Realising fully for the first time what he’d signed up for when he joined the S.S., Heinz was horrified. He burnt most of the papers in disgust.
Soon after this event, Heinz began to realise that he was in a truly unique position. Being the brother of a prominent S.S. general (albeit, a dead one), and being the editor of the party newspaper meant that he had a lot of influence. He used this to help as many Jews as possible escape from Germany. As a writer and editor of the party newspaper, Heinz had access to a commercial printing-press. He used this to print fake travel-documents which he signed and forged and stamped, and gave to Jewish families, so that they could escape from occupied Europe to countries of safety.
When in November 1944 an economic commission headed by a State Attorney investigated the editorial staff of Panzerfaust, Heinz Heydrich thought he had been discovered and shot himself in order to protect his family from the Gestapo.

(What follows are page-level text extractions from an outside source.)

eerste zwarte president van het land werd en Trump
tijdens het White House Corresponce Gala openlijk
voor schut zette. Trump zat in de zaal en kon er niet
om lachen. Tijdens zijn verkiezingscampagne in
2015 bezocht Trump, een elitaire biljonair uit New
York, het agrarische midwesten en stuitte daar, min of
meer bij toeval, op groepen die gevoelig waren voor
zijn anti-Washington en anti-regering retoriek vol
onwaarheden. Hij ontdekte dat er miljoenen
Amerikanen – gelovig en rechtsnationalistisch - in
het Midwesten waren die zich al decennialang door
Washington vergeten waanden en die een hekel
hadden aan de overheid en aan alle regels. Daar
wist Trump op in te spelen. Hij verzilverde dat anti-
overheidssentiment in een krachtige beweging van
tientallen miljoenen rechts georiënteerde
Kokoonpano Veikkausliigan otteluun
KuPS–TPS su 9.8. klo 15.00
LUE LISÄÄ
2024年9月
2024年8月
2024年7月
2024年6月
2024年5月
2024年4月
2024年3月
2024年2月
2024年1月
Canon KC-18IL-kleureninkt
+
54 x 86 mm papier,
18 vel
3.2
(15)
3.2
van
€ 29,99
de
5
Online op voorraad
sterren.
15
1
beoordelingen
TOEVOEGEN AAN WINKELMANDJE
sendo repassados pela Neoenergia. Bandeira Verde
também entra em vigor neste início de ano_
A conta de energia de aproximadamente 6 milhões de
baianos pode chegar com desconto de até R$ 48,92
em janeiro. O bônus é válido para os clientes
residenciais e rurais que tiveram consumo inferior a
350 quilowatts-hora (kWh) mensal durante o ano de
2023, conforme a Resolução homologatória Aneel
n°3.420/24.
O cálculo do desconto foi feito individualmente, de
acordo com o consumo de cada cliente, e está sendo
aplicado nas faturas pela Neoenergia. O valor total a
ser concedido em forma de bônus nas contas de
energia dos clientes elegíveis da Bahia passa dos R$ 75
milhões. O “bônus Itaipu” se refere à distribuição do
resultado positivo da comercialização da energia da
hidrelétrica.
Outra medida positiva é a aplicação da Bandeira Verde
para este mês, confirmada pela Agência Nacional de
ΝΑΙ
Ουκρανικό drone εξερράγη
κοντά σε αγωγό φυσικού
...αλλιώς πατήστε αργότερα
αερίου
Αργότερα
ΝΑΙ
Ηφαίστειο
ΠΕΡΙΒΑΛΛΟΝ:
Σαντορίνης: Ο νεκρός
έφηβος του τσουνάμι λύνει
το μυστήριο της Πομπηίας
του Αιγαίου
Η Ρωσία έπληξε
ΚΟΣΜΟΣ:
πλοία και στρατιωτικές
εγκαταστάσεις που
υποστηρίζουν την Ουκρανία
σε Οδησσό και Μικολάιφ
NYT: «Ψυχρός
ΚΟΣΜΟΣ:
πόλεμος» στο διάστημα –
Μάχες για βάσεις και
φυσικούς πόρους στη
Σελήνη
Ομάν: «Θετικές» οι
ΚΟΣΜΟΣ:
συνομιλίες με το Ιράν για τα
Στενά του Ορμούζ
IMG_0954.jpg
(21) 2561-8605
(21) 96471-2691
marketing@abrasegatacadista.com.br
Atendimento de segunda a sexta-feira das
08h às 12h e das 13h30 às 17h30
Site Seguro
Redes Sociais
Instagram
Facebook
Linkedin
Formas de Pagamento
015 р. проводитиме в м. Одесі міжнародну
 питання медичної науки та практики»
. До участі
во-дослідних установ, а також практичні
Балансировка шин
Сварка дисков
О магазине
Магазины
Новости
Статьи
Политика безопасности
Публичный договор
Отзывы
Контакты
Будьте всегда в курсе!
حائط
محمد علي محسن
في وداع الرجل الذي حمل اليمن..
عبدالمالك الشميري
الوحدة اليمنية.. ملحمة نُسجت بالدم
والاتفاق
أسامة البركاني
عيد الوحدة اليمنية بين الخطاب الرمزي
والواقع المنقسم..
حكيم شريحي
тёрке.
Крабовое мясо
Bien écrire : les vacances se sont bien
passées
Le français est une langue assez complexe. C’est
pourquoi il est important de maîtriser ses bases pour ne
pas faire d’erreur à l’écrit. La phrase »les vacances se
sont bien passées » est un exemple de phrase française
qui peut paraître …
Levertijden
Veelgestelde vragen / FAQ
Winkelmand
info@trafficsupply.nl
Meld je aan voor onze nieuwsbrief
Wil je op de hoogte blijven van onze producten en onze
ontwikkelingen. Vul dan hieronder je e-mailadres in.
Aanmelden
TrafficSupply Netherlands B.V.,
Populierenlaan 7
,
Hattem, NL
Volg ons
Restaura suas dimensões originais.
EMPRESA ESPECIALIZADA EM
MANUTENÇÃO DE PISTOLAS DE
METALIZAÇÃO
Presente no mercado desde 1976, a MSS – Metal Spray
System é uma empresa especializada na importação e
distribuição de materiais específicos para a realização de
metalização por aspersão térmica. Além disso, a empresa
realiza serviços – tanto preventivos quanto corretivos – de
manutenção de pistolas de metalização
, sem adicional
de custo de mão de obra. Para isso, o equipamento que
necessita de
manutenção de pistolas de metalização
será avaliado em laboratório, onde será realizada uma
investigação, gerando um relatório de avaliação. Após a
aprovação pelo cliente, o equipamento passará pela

Ironically, the attorney knew nothing about the forgeries, and was only trying to find out the reason for shortages in paper supplies. Heinz Heydrich is buried in the Soldatenfriedhof (soldiers cemetery) Riesenburg, according to the Deutsche Dienststelle (WASt).
Heinz Heydrich had five children. His oldest, Peter Thomas Heydrich (1931–2003), was a well-known German cabaret singer, and wrote a book about his childhood, father, and uncle. In the book, Peter Heydrich describes how, as a youth, he enjoyed the fame of being a “crown prince,” the nephew of Reinhard Heydrich. During boyhood, he thought of his uncle as a successful sportsman and a sensitive musician. In Prague, Peter observed that his uncle had become a “high animal.” Peter derived many privileges from being Reinhard Heydrich’s nephew. Even after the war, Peter still felt some pride in the familial relationship, if not so openly. But finally, Peter Heydrich had to admit that Reinhard Heydrich was a protean schemer, who planned and executed the Holocaust and other crimes.